Every line in the records below between the one holding "left front paw: (107, 173)" and the one holding "right back paw: (17, 174)", inclusive, is to be set down exactly; all other lines are to be left out.

Items from a dataset:

- - -

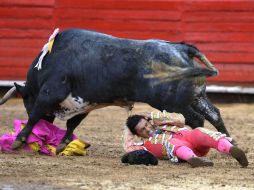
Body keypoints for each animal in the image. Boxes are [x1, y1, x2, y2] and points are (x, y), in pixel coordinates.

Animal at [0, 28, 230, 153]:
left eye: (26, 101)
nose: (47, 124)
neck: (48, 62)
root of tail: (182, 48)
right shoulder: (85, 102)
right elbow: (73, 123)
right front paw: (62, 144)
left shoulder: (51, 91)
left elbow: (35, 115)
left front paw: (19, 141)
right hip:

- - -

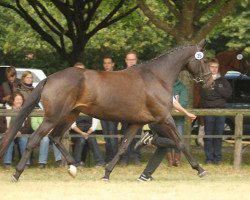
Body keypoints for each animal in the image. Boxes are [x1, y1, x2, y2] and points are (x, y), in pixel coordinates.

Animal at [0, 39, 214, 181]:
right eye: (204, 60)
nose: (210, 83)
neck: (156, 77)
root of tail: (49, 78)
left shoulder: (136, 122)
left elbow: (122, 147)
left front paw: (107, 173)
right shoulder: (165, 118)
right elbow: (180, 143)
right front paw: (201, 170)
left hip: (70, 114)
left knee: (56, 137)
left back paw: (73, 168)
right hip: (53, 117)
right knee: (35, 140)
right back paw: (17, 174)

- - -

:: Task solution ::
left front paw: (107, 173)
right shoulder: (165, 118)
right elbow: (180, 143)
right front paw: (201, 170)
left hip: (70, 114)
left knee: (56, 137)
left back paw: (73, 168)
right hip: (53, 117)
right knee: (35, 140)
right back paw: (17, 174)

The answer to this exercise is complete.